- Occupation: Psychologist
- Known for: Founded the Oliver Zangwill Centre for Neuropsychological Rehabilitation

= Barbara Wilson (psychologist) =

British psychologist

Prof. Barbara Ann Wilson OBE (born 1941) is the founder of the Oliver Zangwill Centre for Neuropsychological Rehabilitation in Ely, Cambridgeshire. She was appointed an OBE for her work in brain injury rehabilitation over 40 years for "medical rehabilitation". She was a clinical psychologist, and is now (2019) retired. She was shortlisted for a Lifetime Achievement Award in the NHS70 Parliamentary Awards in 2018 for her dedication to brain injury rehabilitation.

== Career ==
Wilson spent her early career working with children with developmental delay, and brain injury, which influenced her career direction. She says:
"I worked for two years with children who had severe developmental learning difficulties, and then I moved to Rivermead Rehabilitation Centre in Oxford. On my first day there I knew that brain injury rehabilitation was my field and I would stay there for the rest of my career."
She had a brain rehabilitation centre named after her in 2007. A centre in Quito Ecuador was named the "Centro de Rehabilitacion Neurologico Integral: Dra Barbara Wilson" and it was opened in honour of her work.

== Life ==
Barbara A. Wilson qualified as a clinical psychologist in 1977. She worked at the Rivermead Rehabilitation Centre in Oxford, then at Charing Cross Hospital and the Medical Research Council's Cognition and Brain Sciences Unit in Cambridge. She established the Oliver Zangwill Centre for Neuropsychological Rehabilitation at the Princess of Wales Hospital in Ely in 1996. She is the founder and editor of the journal Neuropsychological Rehabilitation. Wilson is a Fellow of the Academy of Medical Sciences, the Academy of Social Sciences and the British Psychological Society (BPS) and past president of the British Neuropsychological Society and the International Neuropsychological Society. The BPS Barbara Wilson Lifetime Achievement Award, the highest UK professional award for clinical neuropsychologists, is named after her. Wilson was appointed an OBE in the New Year's Honours List in 1998 for services to medical rehabilitation.

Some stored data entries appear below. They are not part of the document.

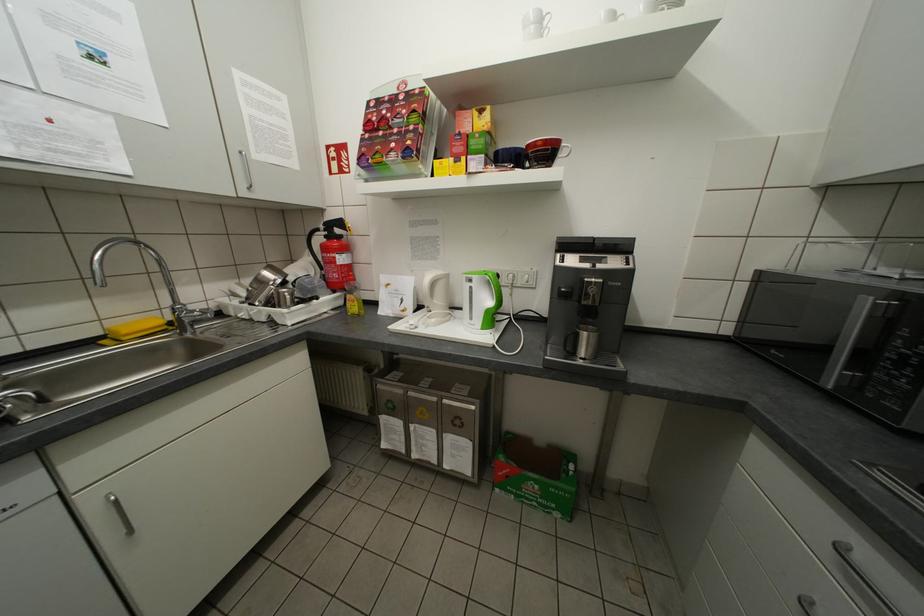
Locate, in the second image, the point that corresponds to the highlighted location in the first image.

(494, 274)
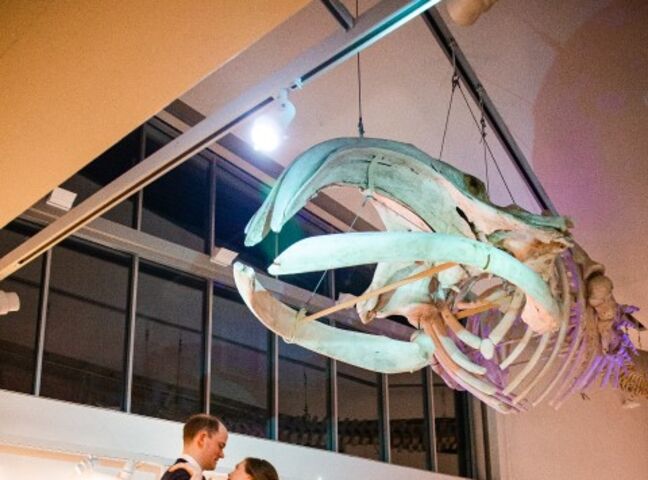
Locate an element on the screen. Image resolution: width=648 pixels, height=480 pixels. walls is located at coordinates (571, 442), (29, 463).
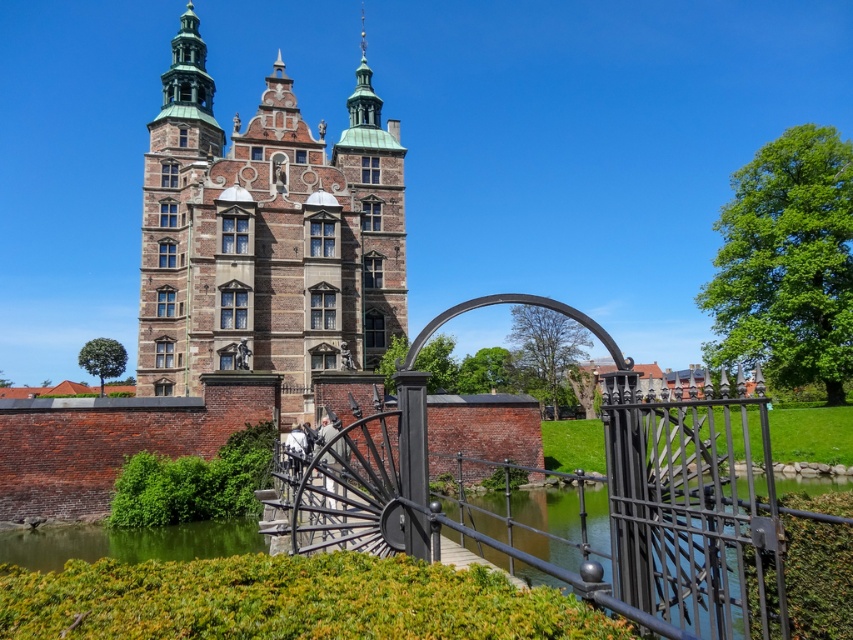
Can you confirm if black wrought iron gate at center is shorter than green water at lower left?

Incorrect, black wrought iron gate at center's height does not fall short of green water at lower left's.

The height and width of the screenshot is (640, 853). Find the location of `black wrought iron gate at center`. black wrought iron gate at center is located at coordinates (607, 502).

Is brown brick church at upper left positioned behind black wrought iron gate at center?

That is True.

Who is positioned more to the right, brown brick church at upper left or black wrought iron gate at center?

Positioned to the right is black wrought iron gate at center.

Locate an element on the screen. brown brick church at upper left is located at coordinates (265, 236).

Between brown brick church at upper left and green water at lower left, which one is positioned higher?

brown brick church at upper left

Between brown brick church at upper left and green water at lower left, which one appears on the left side from the viewer's perspective?

From the viewer's perspective, green water at lower left appears more on the left side.

Who is more distant from viewer, (340, 161) or (39, 538)?

Point (340, 161)

I want to click on brown brick church at upper left, so click(x=265, y=236).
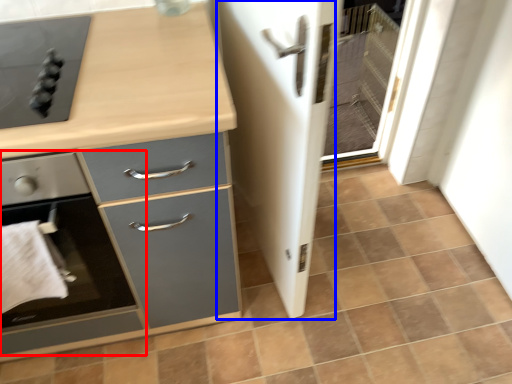
Question: Which object appears closest to the camera in this image, home appliance (highlighted by a red box) or screen door (highlighted by a blue box)?

Choices:
 (A) home appliance
 (B) screen door

Answer: (B)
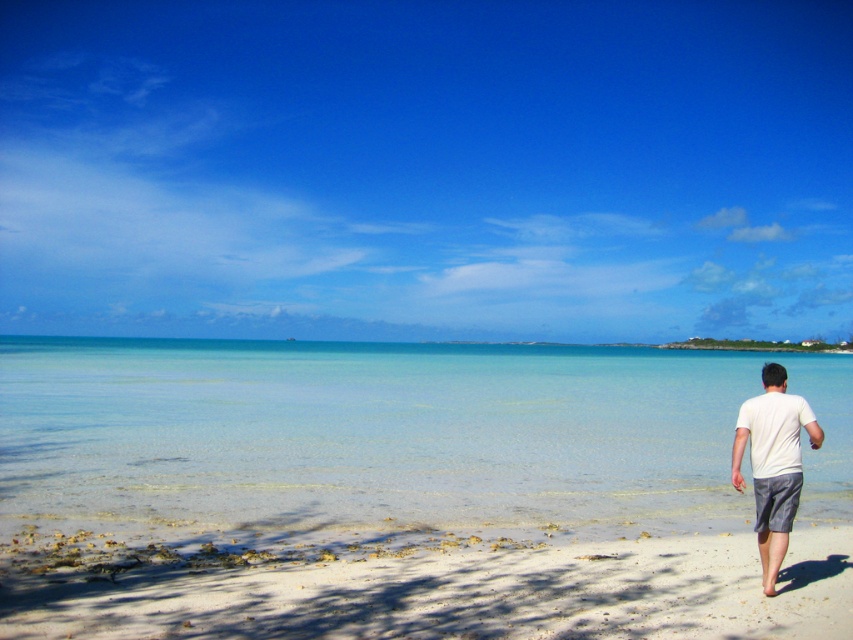
Question: Which object is closer to the camera taking this photo?

Choices:
 (A) gray cotton shorts at lower right
 (B) clear water at lower center
 (C) white cotton t-shirt at right

Answer: (C)

Question: Estimate the real-world distances between objects in this image. Which object is closer to the gray cotton shorts at lower right?

Choices:
 (A) clear water at lower center
 (B) white sandy beach at lower right

Answer: (B)

Question: Estimate the real-world distances between objects in this image. Which object is closer to the white sandy beach at lower right?

Choices:
 (A) clear water at lower center
 (B) white cotton t-shirt at right

Answer: (B)

Question: Can you confirm if white cotton t-shirt at right is thinner than gray cotton shorts at lower right?

Choices:
 (A) no
 (B) yes

Answer: (A)

Question: Observing the image, what is the correct spatial positioning of white sandy beach at lower right in reference to white cotton t-shirt at right?

Choices:
 (A) right
 (B) left

Answer: (B)

Question: Is clear water at lower center above gray cotton shorts at lower right?

Choices:
 (A) no
 (B) yes

Answer: (A)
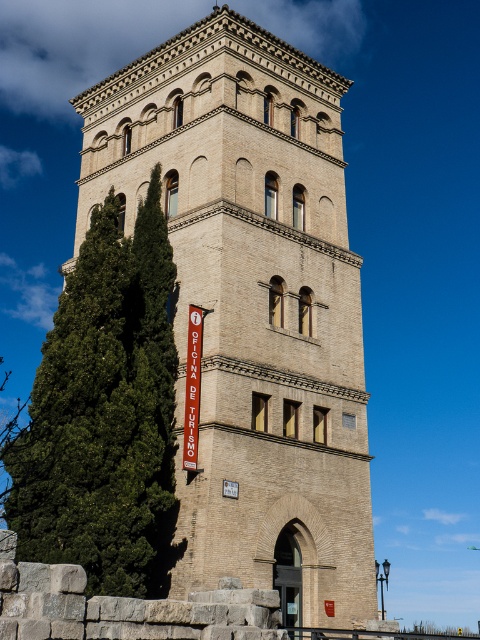
Measure the distance between beige stone tower at center and camera.

beige stone tower at center and camera are 99.57 feet apart from each other.

Is beige stone tower at center bigger than green leafy tree at left?

Correct, beige stone tower at center is larger in size than green leafy tree at left.

The height and width of the screenshot is (640, 480). What do you see at coordinates (252, 305) in the screenshot?
I see `beige stone tower at center` at bounding box center [252, 305].

Locate an element on the screen. Image resolution: width=480 pixels, height=640 pixels. beige stone tower at center is located at coordinates (252, 305).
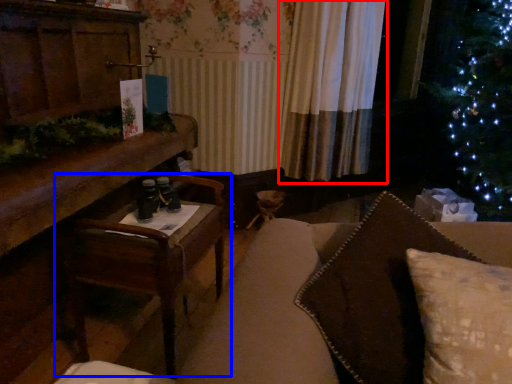
Question: Among these objects, which one is farthest to the camera, curtain (highlighted by a red box) or table (highlighted by a blue box)?

Choices:
 (A) curtain
 (B) table

Answer: (A)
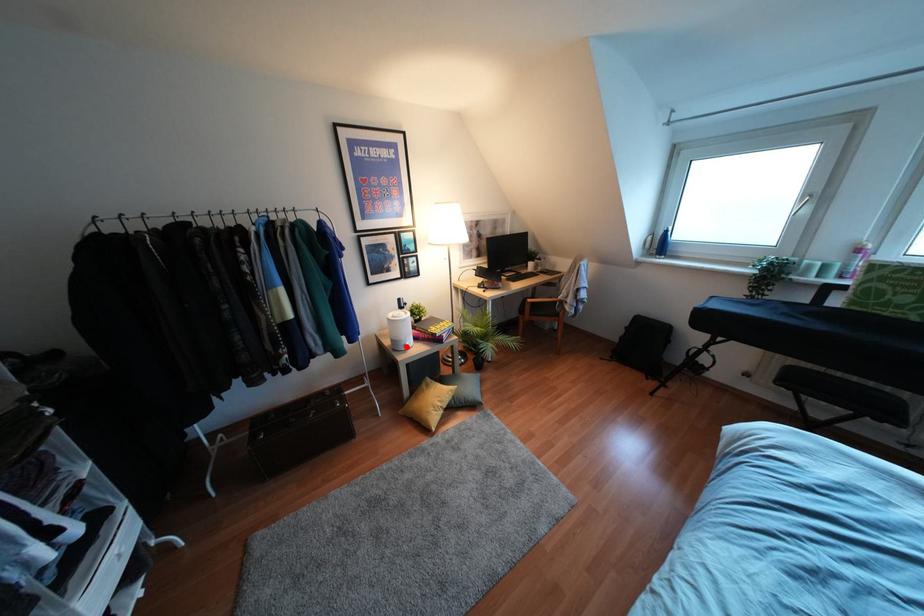
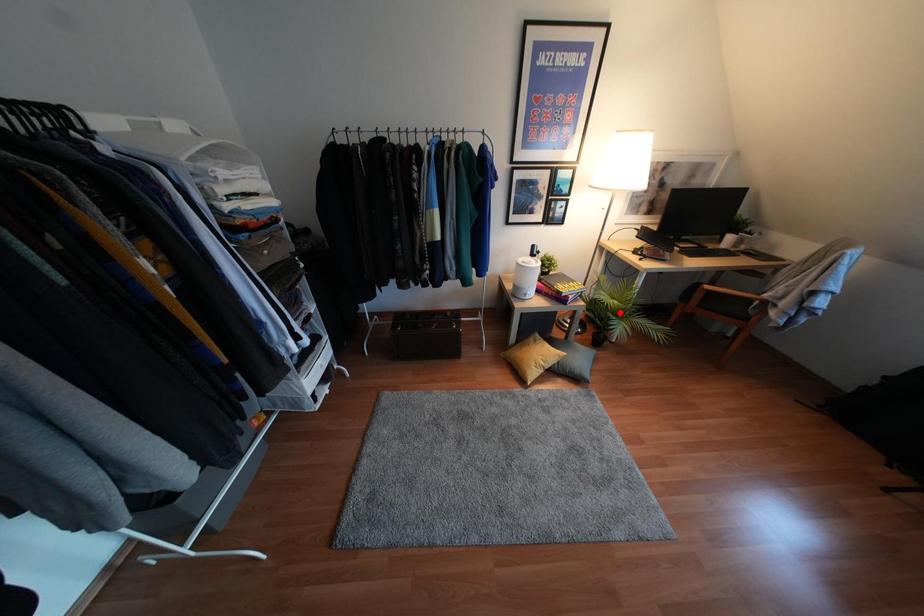
I am providing you with two images of the same scene from different viewpoints. A red point is marked on the first image and another point is marked on the second image. Is the red point in image1 aligned with the point shown in image2?

No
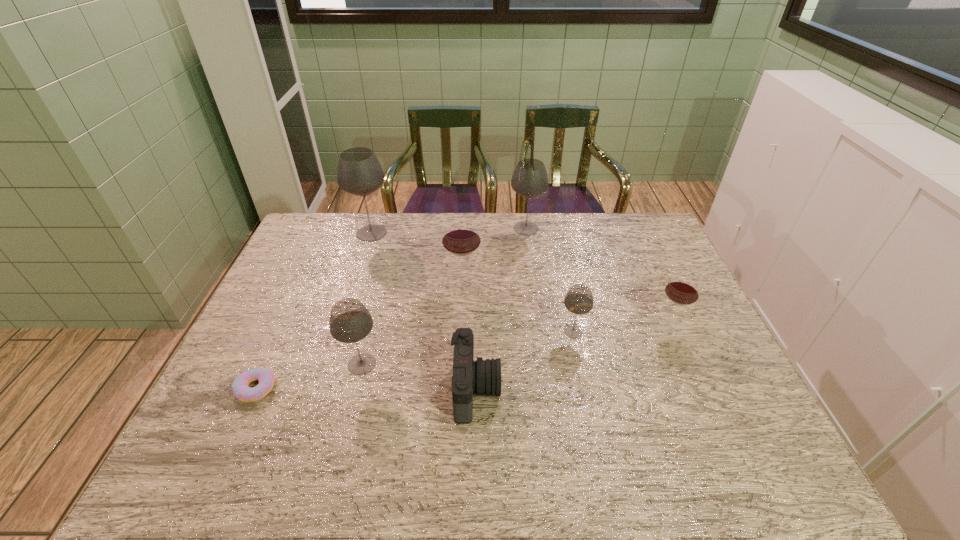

She ran the London marathon, in 2008, in close to six hours and ran for a charity fund.

== Publications ==
Wilson has written and edited several books, chapters and papers including:
- The Assessment, Evaluation and Rehabilitation of Everyday Memory Problems: Selected Papers of Barbara A. Wilson (2013)
- Case Studies in Neuropsychological Rehabilitation (1999)
- Essentials of Neuropsychological Rehabilitation (Wilson and Betteridge 2019)
- Life After Brain Injury: Survivors' Stories (Wilson et al. 2013)'
- Memory Rehabilitation: Integrating Theory and Practice (2009)
- Neuropsychological Rehabilitation: The International Handbook (Wilson et al., eds, 2017)
- Neuropsychological Rehabilitation: Theory, Models, Therapy and Outcome (Wilson et al. 2009)

== Awards ==
Wilson has published more than 200 peer-reviewed manuscripts, 26 books, as well as eight neuropsychological tests.

Her awards include:
- (1998) OBE for services to rehabilitation;
- Four lifetime achievement awards, one from the British Psychological Society, one from the International Neuropsychological Society, one from the National Academy of Neuropsychology and one from the Encephalitis Society;
- (2011) Ramon Y Cahal award, the International Neuropsychiatric Association;
- (2014) honorary degree from The University of Cordoba, Argentina;
- (2014) M.B. Shapiro award, The Division of Clinical Psychology (The British Psychological Society) for Distinguished Contributions to Clinical Psychology.